Before I go further, I should say that I always struggled with identifying as a business owner or entrepreneur. Imposter syndrome followed me everywhere. And while I enjoy movement and played sports, I am by no means a natural athlete. My feet are flat, my knees and hips stage daily protests. I’m not particularly graceful.
I always wanted to be a runner, though. I wanted to be able to put on my sneakers and disappear into rhythm, anywhere.

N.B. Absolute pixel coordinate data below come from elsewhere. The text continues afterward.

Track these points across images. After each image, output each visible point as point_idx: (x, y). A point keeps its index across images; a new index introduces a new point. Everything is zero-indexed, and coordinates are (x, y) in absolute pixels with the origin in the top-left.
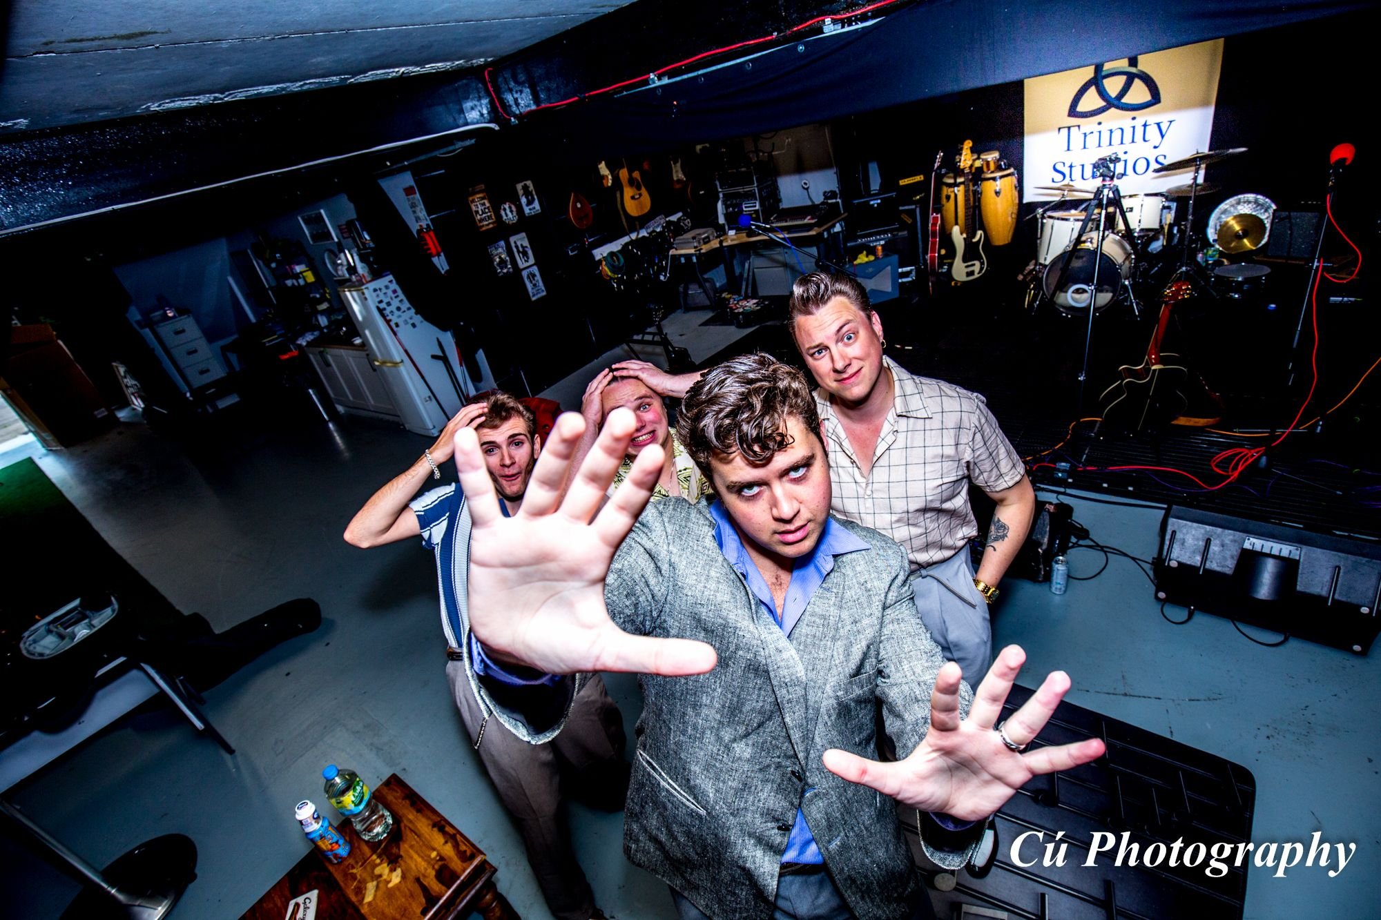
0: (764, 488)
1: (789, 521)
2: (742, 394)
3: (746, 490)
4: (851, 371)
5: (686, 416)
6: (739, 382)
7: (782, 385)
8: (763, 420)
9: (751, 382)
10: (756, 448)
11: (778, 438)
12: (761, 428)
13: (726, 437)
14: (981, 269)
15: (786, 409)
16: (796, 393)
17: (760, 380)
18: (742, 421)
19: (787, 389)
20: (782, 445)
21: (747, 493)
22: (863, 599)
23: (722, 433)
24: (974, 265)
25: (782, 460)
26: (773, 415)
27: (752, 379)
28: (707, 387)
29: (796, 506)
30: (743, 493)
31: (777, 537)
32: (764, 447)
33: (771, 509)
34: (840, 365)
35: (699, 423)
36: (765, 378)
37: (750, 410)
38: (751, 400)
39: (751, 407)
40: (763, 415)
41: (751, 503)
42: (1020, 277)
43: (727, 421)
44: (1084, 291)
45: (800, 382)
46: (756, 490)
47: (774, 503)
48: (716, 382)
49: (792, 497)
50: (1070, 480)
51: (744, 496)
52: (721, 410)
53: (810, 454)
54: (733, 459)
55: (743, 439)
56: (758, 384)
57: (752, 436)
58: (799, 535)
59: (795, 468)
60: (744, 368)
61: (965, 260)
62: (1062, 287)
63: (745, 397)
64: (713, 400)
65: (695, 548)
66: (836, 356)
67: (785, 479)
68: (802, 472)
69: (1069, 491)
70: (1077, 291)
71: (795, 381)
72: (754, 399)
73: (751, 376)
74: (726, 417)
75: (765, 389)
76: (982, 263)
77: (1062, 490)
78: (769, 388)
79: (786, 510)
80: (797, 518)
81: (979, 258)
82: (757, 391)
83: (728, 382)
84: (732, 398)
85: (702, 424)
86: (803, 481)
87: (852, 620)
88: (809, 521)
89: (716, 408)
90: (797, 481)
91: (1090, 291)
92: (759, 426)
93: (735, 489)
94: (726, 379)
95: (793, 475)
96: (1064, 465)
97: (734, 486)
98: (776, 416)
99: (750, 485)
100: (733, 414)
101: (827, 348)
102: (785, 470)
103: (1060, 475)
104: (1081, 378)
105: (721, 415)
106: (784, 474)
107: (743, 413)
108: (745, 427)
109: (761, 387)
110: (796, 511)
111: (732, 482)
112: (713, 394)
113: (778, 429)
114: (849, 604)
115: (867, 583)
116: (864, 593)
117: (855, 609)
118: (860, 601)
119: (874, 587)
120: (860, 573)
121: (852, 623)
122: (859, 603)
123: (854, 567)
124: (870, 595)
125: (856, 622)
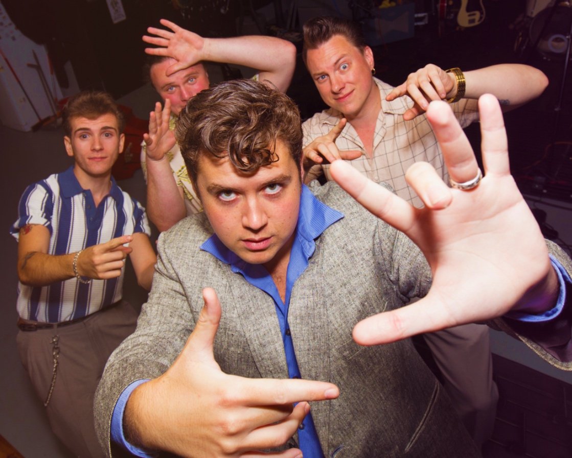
0: (240, 196)
1: (256, 231)
2: (243, 108)
3: (224, 195)
4: (345, 92)
5: (187, 115)
6: (242, 98)
7: (278, 110)
8: (255, 135)
9: (252, 100)
10: (245, 160)
11: (265, 155)
12: (252, 141)
13: (219, 142)
14: (481, 18)
15: (278, 133)
16: (290, 121)
17: (261, 101)
18: (237, 131)
19: (283, 115)
20: (268, 161)
21: (224, 197)
22: (347, 262)
23: (216, 137)
24: (474, 15)
25: (264, 175)
26: (264, 134)
27: (254, 98)
28: (213, 97)
29: (264, 219)
30: (221, 197)
31: (242, 244)
32: (251, 160)
33: (242, 217)
34: (336, 88)
35: (198, 124)
36: (266, 101)
37: (246, 123)
38: (249, 115)
39: (248, 121)
40: (256, 130)
41: (226, 208)
42: (511, 27)
43: (223, 128)
44: (562, 40)
45: (295, 112)
46: (233, 196)
47: (246, 213)
48: (222, 94)
49: (262, 211)
50: (545, 191)
51: (220, 200)
52: (221, 117)
53: (288, 175)
54: (221, 164)
55: (234, 149)
56: (258, 104)
57: (242, 147)
58: (261, 245)
59: (271, 185)
60: (248, 88)
61: (468, 10)
62: (544, 35)
63: (244, 111)
64: (214, 107)
65: (190, 264)
66: (334, 81)
67: (261, 193)
68: (278, 189)
69: (543, 200)
70: (557, 40)
71: (290, 110)
72: (253, 114)
73: (254, 95)
74: (224, 124)
75: (263, 110)
76: (482, 13)
77: (537, 198)
78: (268, 110)
79: (255, 221)
80: (263, 231)
81: (480, 9)
82: (257, 109)
83: (232, 96)
84: (232, 109)
85: (200, 126)
86: (276, 199)
87: (340, 283)
88: (273, 236)
89: (215, 114)
90: (271, 197)
91: (566, 41)
92: (250, 140)
93: (215, 191)
94: (231, 93)
95: (269, 191)
96: (540, 179)
97: (214, 188)
98: (268, 134)
99: (228, 191)
100: (231, 123)
101: (328, 75)
102: (264, 184)
103: (537, 186)
104: (557, 109)
105: (219, 122)
106: (263, 187)
107: (239, 125)
108: (237, 138)
109: (261, 106)
110: (264, 223)
111: (213, 184)
112: (216, 102)
113: (267, 146)
114: (334, 270)
115: (348, 245)
116: (346, 255)
117: (341, 272)
118: (344, 264)
119: (355, 248)
120: (339, 238)
121: (341, 286)
122: (344, 266)
123: (332, 233)
124: (352, 256)
125: (345, 285)
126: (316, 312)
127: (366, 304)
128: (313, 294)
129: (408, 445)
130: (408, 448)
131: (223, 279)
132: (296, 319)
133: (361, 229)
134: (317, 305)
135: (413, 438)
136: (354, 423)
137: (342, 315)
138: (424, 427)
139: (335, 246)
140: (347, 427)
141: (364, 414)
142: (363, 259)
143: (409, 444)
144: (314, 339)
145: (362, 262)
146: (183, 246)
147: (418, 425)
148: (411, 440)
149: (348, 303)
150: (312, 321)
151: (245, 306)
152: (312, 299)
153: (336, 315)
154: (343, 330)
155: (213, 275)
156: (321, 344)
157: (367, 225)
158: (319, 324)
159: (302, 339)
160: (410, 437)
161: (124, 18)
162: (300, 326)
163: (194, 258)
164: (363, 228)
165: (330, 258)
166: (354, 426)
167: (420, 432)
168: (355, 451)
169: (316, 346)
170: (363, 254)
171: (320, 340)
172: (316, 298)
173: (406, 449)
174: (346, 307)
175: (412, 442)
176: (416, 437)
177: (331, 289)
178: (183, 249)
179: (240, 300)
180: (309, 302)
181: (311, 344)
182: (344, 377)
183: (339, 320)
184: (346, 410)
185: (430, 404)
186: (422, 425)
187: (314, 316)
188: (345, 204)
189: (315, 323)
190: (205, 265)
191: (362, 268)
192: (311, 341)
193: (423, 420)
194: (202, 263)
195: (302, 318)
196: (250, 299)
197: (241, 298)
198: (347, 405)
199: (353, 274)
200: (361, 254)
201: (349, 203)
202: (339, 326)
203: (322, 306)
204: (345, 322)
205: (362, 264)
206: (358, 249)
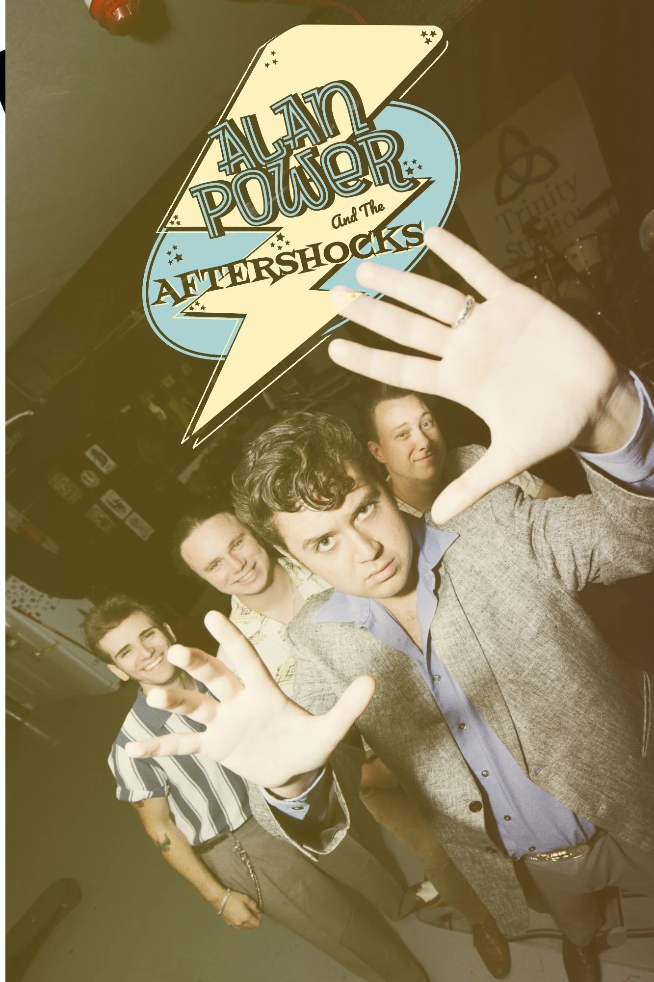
31: (369, 582)
59: (362, 509)
67: (356, 522)
86: (375, 519)
90: (368, 520)
93: (311, 546)
102: (354, 513)
106: (355, 516)
110: (377, 549)
114: (468, 598)
115: (474, 566)
116: (477, 577)
117: (477, 597)
118: (477, 587)
119: (483, 567)
120: (462, 561)
121: (482, 611)
122: (477, 590)
123: (454, 559)
124: (484, 576)
125: (485, 609)
126: (467, 645)
127: (514, 620)
128: (457, 631)
129: (643, 749)
130: (644, 753)
131: (351, 645)
132: (450, 660)
133: (485, 544)
134: (466, 639)
135: (644, 740)
136: (550, 742)
137: (493, 639)
138: (650, 723)
139: (462, 572)
140: (543, 747)
141: (560, 730)
142: (496, 577)
143: (643, 747)
144: (475, 671)
145: (495, 580)
146: (304, 625)
147: (644, 724)
148: (643, 742)
149: (495, 625)
150: (466, 656)
151: (381, 667)
152: (458, 635)
153: (487, 641)
154: (499, 654)
155: (341, 645)
156: (484, 673)
157: (490, 538)
158: (474, 655)
159: (463, 675)
160: (641, 740)
161: (152, 531)
162: (457, 664)
163: (317, 633)
164: (486, 543)
165: (461, 587)
166: (551, 744)
167: (649, 730)
168: (564, 768)
169: (480, 678)
170: (495, 570)
171: (482, 670)
172: (462, 632)
173: (643, 754)
174: (494, 630)
175: (645, 744)
176: (648, 738)
177: (473, 617)
178: (305, 627)
179: (374, 662)
180: (456, 639)
181: (474, 676)
182: (518, 699)
183: (492, 646)
184: (535, 731)
185: (645, 697)
186: (647, 722)
187: (467, 651)
188: (459, 522)
189: (471, 656)
190: (330, 637)
191: (497, 585)
192: (472, 674)
193: (645, 717)
194: (327, 636)
195: (455, 657)
196: (385, 658)
197: (375, 660)
198: (534, 726)
199: (490, 594)
200: (492, 571)
201: (463, 520)
202: (494, 652)
203: (471, 638)
204: (498, 646)
205: (496, 582)
206: (487, 568)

A few years ago, at dinner during a particularly dark period, a friend of Mary's mentioned that running saved her life. Got her through a depression that felt like drowning. I laughed internally, nothing helps my depression, I thought. But something about the way she said it made me think.
So I went for a run.
It was ugly. I stumbled through my neighborhood. I was wildly sore the next day, every muscle in my body questioning why I decided to do that in the first place.
But I kept going.
For three years, I ran at least three days a week. Slowly, I worked up to 6.2 miles, otherwise known as a 10K. And while I never ran a race, I claimed that distance as my own small victory. Each one a conversation between my stubborn will and my reluctant body. Eventually it felt easier, though never easy.

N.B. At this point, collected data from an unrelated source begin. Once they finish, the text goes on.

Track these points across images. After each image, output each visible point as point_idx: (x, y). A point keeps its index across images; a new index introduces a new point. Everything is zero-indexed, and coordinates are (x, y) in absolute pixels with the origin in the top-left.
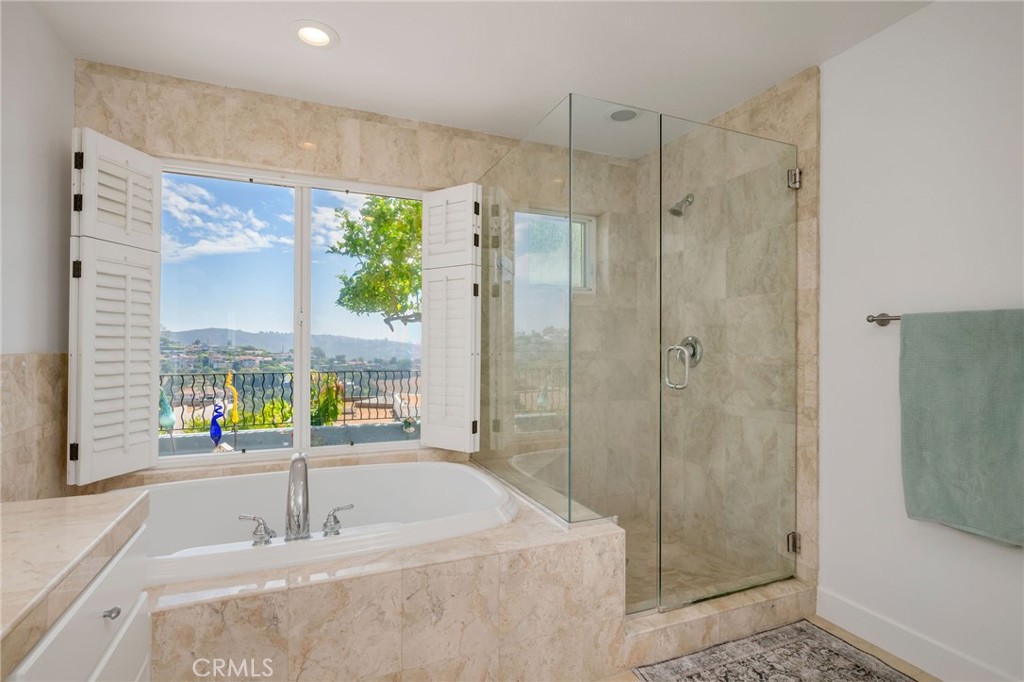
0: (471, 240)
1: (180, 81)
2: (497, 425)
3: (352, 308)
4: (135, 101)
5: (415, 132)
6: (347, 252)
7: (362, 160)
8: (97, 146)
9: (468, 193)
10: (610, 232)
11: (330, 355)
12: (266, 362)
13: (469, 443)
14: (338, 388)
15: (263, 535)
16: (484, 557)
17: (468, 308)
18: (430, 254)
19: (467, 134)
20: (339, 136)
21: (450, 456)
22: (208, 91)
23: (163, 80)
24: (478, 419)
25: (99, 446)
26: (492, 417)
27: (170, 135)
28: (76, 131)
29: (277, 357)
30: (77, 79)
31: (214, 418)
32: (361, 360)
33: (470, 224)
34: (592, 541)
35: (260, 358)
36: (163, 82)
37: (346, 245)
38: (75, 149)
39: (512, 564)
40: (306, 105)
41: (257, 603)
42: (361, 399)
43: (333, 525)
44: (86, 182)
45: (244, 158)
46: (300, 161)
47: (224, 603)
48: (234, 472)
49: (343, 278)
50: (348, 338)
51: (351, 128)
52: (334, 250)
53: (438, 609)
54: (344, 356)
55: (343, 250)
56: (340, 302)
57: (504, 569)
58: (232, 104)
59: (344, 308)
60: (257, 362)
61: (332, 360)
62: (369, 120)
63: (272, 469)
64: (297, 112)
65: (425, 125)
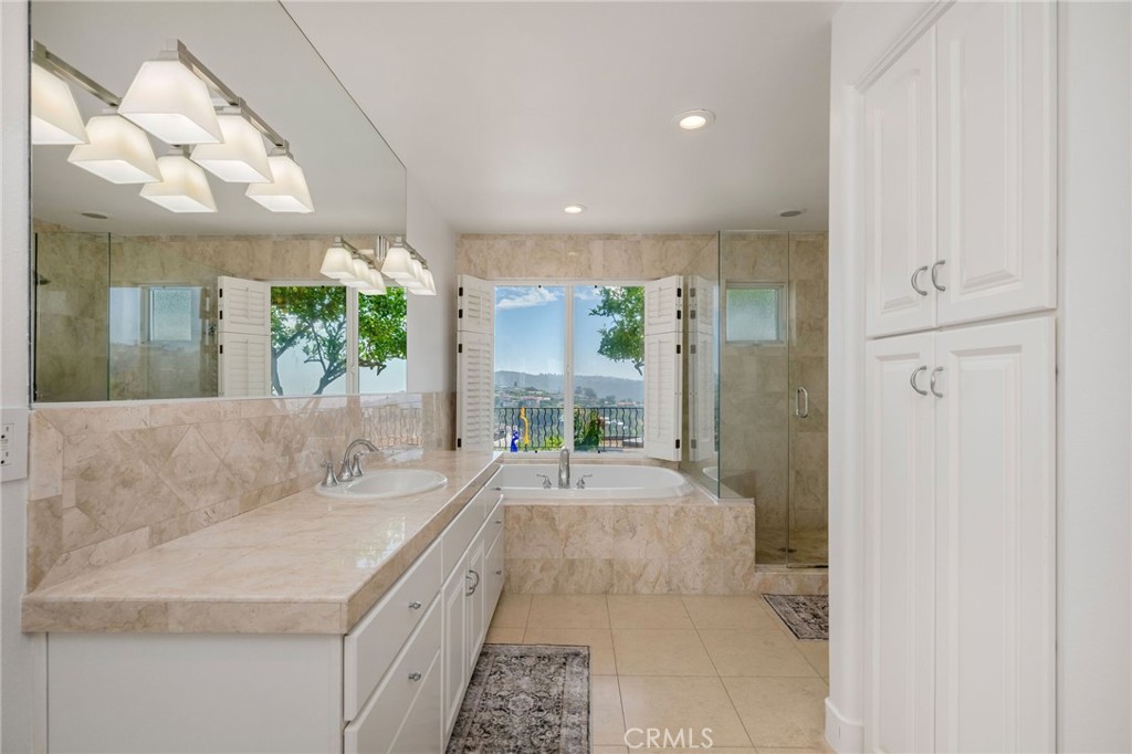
0: (675, 314)
1: (504, 236)
2: (694, 444)
3: (611, 356)
4: (482, 252)
5: (639, 242)
6: (604, 314)
7: (604, 266)
8: (468, 282)
9: (673, 283)
10: (797, 296)
11: (601, 395)
12: (546, 402)
13: (674, 455)
14: (599, 421)
15: (548, 484)
16: (659, 507)
17: (672, 362)
18: (650, 324)
19: (676, 237)
20: (590, 252)
21: (664, 463)
22: (517, 239)
23: (495, 237)
24: (680, 438)
25: (470, 441)
26: (691, 438)
27: (499, 268)
28: (459, 277)
29: (555, 397)
30: (457, 245)
31: (513, 440)
32: (630, 400)
33: (674, 304)
34: (730, 508)
35: (540, 398)
36: (495, 238)
37: (604, 307)
38: (459, 286)
39: (676, 514)
40: (570, 237)
41: (545, 510)
42: (629, 438)
43: (581, 484)
44: (464, 303)
45: (536, 275)
46: (567, 273)
47: (532, 507)
48: (531, 462)
49: (604, 332)
50: (617, 379)
51: (597, 247)
52: (595, 312)
53: (633, 530)
54: (613, 397)
55: (602, 312)
56: (600, 352)
57: (672, 515)
58: (530, 243)
59: (604, 357)
60: (538, 402)
61: (603, 401)
62: (608, 239)
63: (552, 463)
64: (565, 242)
65: (646, 236)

Running became a ritual. A place I could untangle my thoughts and find myself in my body. Each run felt different. Some days fluid, some days impossible. My mantra became: "I've done harder things."
And I had. Most of those harder things were wrestling with my own mental health and navigating a business. Putting myself out there day after day. Hiring and firing. Swallowing rejection regularly. Being asked with barely concealed skepticism who actually ran my business (because surely someone with a BFA couldn't possibly). I was running endlessly uphill. But, I couldn’t stop because stopping meant letting too many people down. It felt like admitting defeat.
The hardest thing was deciding to close. To finally stop running that endless race.
Then, on May 13th I gave birth to my son. I can truly say now that I’ve done harder things, both mentally and physically. Now I am attempting to coax my new body back into motion, misaligned pelvis and all. I haven't managed much running yet.
And here's the thing: How is it that I spent twelve years running an endless sprint, chasing a finish line that kept moving, and all I want now is to get back to a place where I can intentionally run to nowhere?
Maybe the difference is that in business, I was often running from something: failure, judgment, the fear that I wasn't enough. Now I want to run to nothing in particular. To run for the feeling of it. To run not because I have to, but because I want to.
To run anywhere, to run to nowhere, to be in my body. Which might be the only destination that actually matters.